Uyghurs have a deep respect and care for elders. Figures like Mr. Rahman are regarded as spiritual guides for the community. Many Uyghurs were cut to the core by the knowledge of his incarceration. Prior to Mr. Rahman’s detention, they were deeply troubled by the news of an another elderly religious scholar Muhammad Salih’s death in one of the camps. Yet compared to Mr. Salih, it was hard to see the logic behind Rahman’s criminalization since his teaching and research had little to do with religion. With the exception of those ten dark years between 1966 and 1976 he had been accepted and celebrated by the Chinese party-state for over 50 years. How could a man could be celebrated until the age of 77 and then suddenly charged as a “two-faced” person out of nowhere? Where is his second “face”? The only explanation Uyghurs can conclude is that because he is Uyghur and has a profound knowledge of Uyghur culture, he has become a suspect. He is a victim of the Chinese party-state’s decision to eliminate aspects of Uyghur culture that is no longer “permitted.” Taking pride in Uyghur traditions is now a “crime” that deserves punishment.

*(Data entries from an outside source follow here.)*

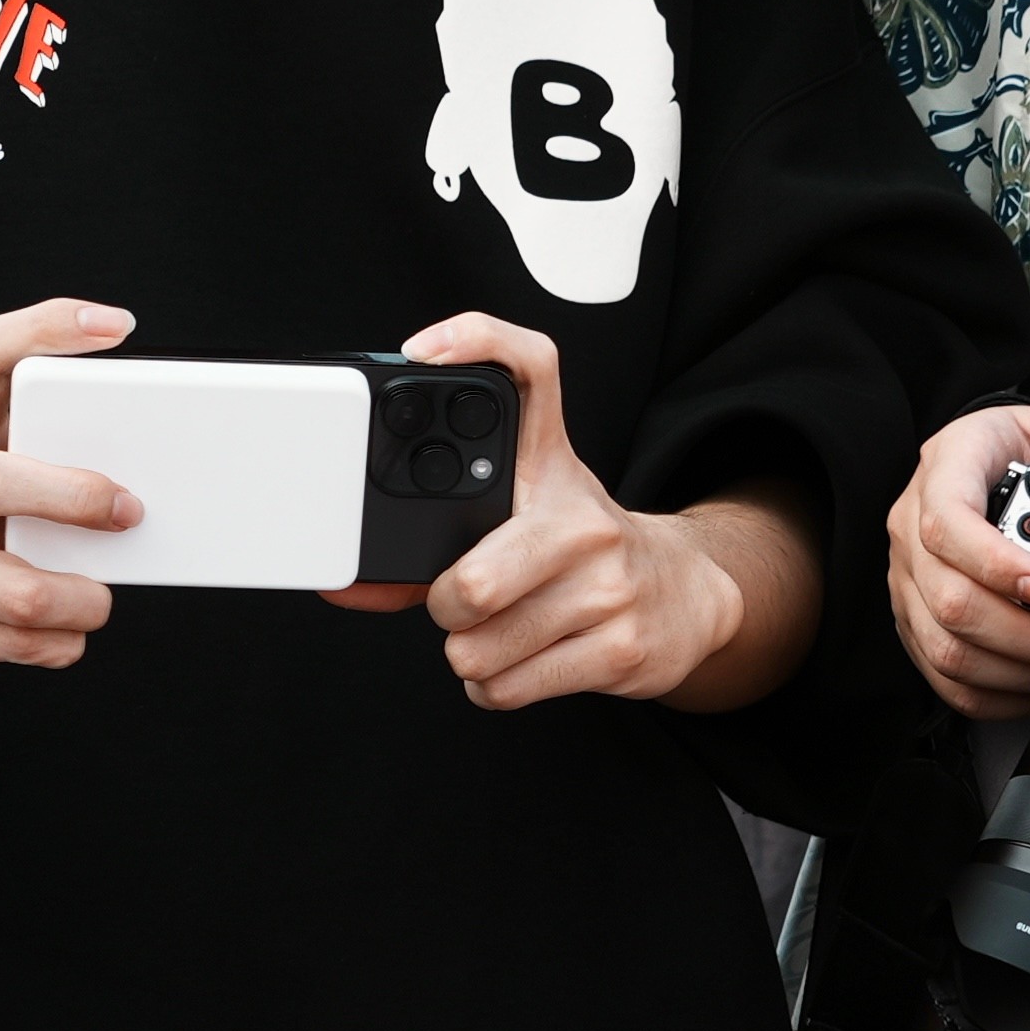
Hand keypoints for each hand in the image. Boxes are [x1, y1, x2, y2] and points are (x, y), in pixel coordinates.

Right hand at [0, 299, 137, 700]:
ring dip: (82, 601)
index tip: (114, 325)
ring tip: (93, 598)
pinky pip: (22, 645)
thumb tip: (126, 478)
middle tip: (126, 511)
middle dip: (76, 497)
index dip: (49, 329)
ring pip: (23, 591)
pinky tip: (60, 633)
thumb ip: (18, 457)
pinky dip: (62, 643)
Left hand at [337, 318, 794, 710]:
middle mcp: (583, 515)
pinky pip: (506, 689)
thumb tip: (345, 587)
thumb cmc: (579, 554)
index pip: (530, 368)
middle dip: (446, 609)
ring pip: (479, 649)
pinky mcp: (622, 648)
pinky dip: (494, 686)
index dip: (475, 341)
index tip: (421, 352)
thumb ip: (434, 540)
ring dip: (471, 654)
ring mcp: (609, 584)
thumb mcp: (522, 519)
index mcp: (551, 464)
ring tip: (504, 629)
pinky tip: (523, 658)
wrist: (685, 599)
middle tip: (466, 599)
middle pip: (470, 585)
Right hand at [886, 400, 1029, 721]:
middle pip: (952, 602)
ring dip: (1015, 667)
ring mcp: (908, 586)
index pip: (949, 526)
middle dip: (1027, 632)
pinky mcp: (914, 625)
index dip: (999, 566)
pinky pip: (944, 678)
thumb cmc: (994, 453)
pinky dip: (995, 694)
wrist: (961, 469)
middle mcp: (911, 536)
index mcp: (941, 478)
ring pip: (948, 650)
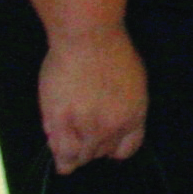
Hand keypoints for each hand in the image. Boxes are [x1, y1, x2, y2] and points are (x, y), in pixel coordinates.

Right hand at [36, 26, 147, 172]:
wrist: (89, 38)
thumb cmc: (112, 51)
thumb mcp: (132, 83)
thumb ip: (123, 107)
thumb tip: (108, 125)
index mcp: (135, 116)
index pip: (127, 149)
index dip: (112, 148)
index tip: (103, 145)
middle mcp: (113, 127)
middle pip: (101, 152)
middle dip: (91, 146)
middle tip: (79, 133)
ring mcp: (87, 127)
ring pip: (80, 155)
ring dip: (73, 152)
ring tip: (66, 145)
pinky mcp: (61, 122)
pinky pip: (61, 149)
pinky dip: (58, 153)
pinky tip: (57, 150)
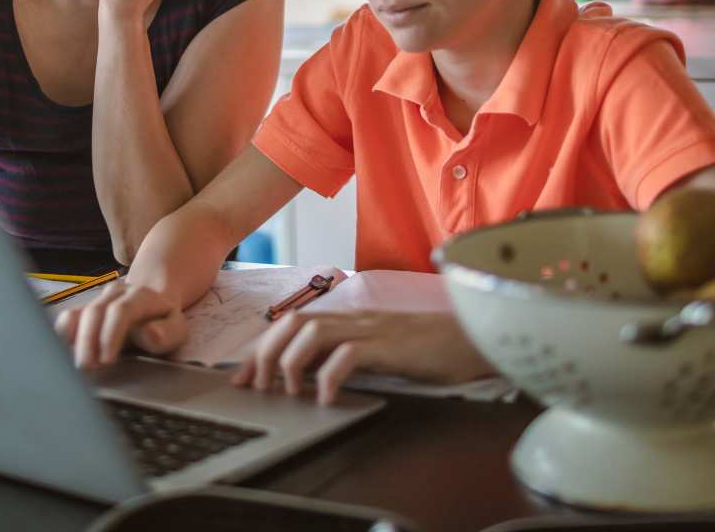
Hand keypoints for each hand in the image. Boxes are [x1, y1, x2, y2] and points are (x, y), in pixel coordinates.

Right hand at [55, 281, 187, 369]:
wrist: (154, 307)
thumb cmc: (164, 325)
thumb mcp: (177, 330)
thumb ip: (166, 334)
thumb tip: (149, 334)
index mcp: (141, 296)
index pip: (121, 310)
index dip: (111, 334)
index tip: (107, 360)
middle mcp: (116, 294)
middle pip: (95, 311)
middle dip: (88, 341)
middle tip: (87, 368)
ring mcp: (98, 301)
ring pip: (78, 314)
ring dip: (74, 340)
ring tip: (76, 364)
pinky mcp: (86, 312)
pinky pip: (68, 318)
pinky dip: (62, 335)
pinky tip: (61, 353)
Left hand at [231, 310, 494, 404]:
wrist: (474, 338)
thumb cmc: (431, 349)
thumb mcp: (381, 350)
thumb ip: (349, 353)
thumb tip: (312, 377)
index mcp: (349, 319)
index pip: (292, 323)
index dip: (261, 347)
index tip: (241, 377)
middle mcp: (354, 318)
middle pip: (293, 321)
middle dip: (265, 353)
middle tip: (256, 387)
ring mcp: (370, 329)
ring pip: (313, 330)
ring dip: (291, 362)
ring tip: (288, 393)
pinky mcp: (389, 345)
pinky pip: (349, 354)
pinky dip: (330, 375)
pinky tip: (326, 398)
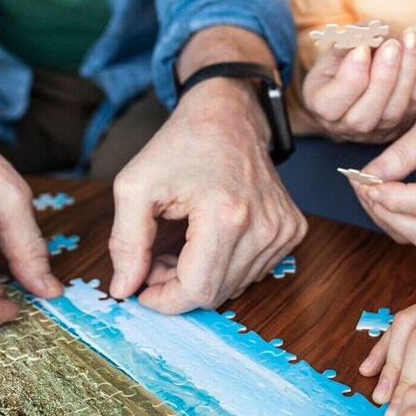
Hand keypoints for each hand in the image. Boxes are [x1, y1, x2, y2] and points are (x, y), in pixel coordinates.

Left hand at [108, 78, 306, 312]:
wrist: (227, 116)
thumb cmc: (180, 145)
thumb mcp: (134, 187)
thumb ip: (125, 243)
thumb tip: (124, 290)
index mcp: (226, 216)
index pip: (197, 290)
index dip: (164, 299)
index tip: (143, 286)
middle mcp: (263, 227)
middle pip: (216, 293)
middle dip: (179, 285)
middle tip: (157, 258)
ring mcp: (282, 230)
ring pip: (234, 286)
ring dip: (202, 275)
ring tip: (182, 243)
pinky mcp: (292, 230)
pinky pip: (253, 271)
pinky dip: (225, 265)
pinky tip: (209, 239)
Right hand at [300, 26, 415, 142]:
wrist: (362, 71)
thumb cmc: (343, 58)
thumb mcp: (337, 47)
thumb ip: (350, 42)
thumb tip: (375, 35)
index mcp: (322, 108)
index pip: (331, 105)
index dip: (349, 78)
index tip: (361, 49)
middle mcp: (348, 127)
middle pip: (364, 117)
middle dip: (382, 78)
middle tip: (392, 45)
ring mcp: (379, 130)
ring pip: (395, 111)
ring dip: (407, 71)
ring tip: (411, 36)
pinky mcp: (405, 122)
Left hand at [351, 81, 415, 249]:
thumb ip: (403, 152)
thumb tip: (369, 178)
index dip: (400, 198)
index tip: (370, 184)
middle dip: (391, 215)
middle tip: (363, 188)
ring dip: (387, 219)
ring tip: (365, 189)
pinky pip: (415, 232)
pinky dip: (391, 218)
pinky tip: (377, 194)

How can China justify its treatment of its own Uyghur scholars? These scholar-Party members were an important bridge between the party-state and the local community. What will be the effect of breaking these bridges?
While China is justifying its “transformation through education” camp system as necessary strategy to achieve “long-term stability,” how can it justify its treatment of its own scholars? These scholar-Party members were an important bridge between the party-state and the local community. What will be the effect of breaking these bridges? Many Xinjiang observers believe that China is carrying out such mass detentions without consequences because of their newly gained economic, technological, and military power. Perhaps the country’s emerging super-power status gives the Party the sense that they do not need bridges like Mr. Rahman anymore and such bridges have become disposable.
For people who know Mr. Rahman and his habit of reading and writing every day, even when he was in hospital, it is heartbreaking to imagine his present circumstances as a prisoner. How is he surviving without his beloved books?